[WHAT YOU NEED TO DO] Among the entries below, how many lines include "pinky"? Answer with the number only.

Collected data
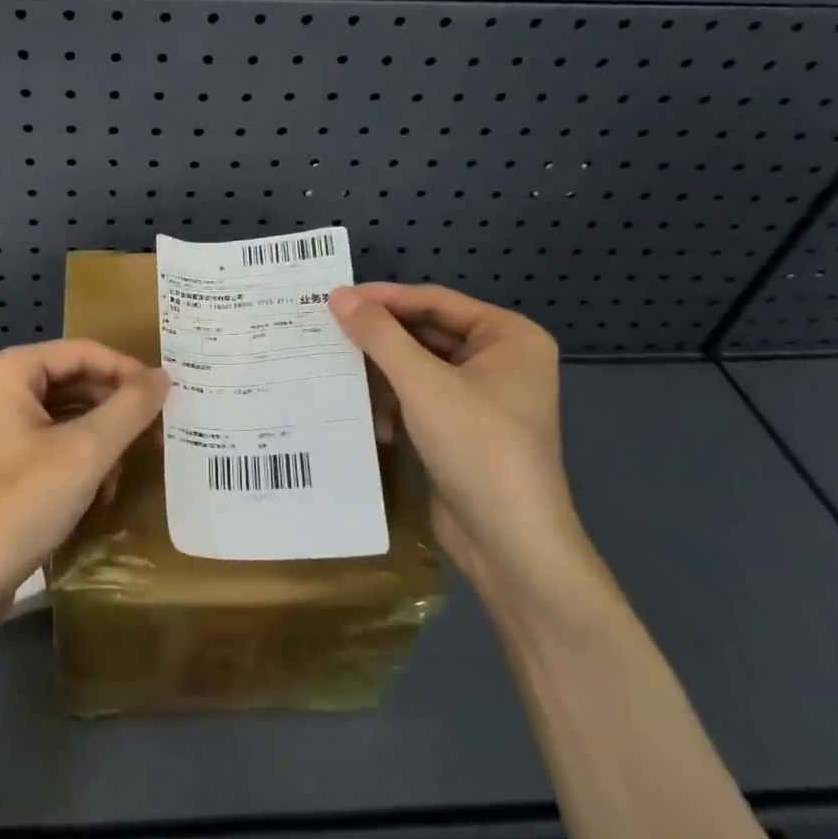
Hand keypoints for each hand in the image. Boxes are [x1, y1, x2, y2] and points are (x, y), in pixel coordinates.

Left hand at [0, 340, 169, 619]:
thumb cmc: (19, 504)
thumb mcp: (86, 452)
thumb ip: (130, 408)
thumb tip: (163, 376)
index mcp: (7, 371)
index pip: (82, 352)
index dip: (128, 372)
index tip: (166, 398)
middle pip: (73, 382)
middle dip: (115, 411)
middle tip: (158, 433)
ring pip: (64, 416)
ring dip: (100, 441)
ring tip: (127, 468)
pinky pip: (48, 444)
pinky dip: (78, 462)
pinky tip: (98, 493)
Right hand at [329, 283, 588, 600]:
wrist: (510, 543)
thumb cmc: (477, 447)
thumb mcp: (423, 384)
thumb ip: (379, 335)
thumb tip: (337, 294)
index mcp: (508, 337)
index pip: (435, 301)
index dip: (384, 298)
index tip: (334, 296)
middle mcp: (500, 359)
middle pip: (426, 332)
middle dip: (380, 338)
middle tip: (327, 329)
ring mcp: (482, 396)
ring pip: (418, 366)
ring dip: (383, 374)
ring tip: (337, 370)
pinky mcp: (463, 428)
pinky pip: (420, 397)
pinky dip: (394, 403)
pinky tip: (372, 420)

[RESPONSE TO THIS EXERCISE] 7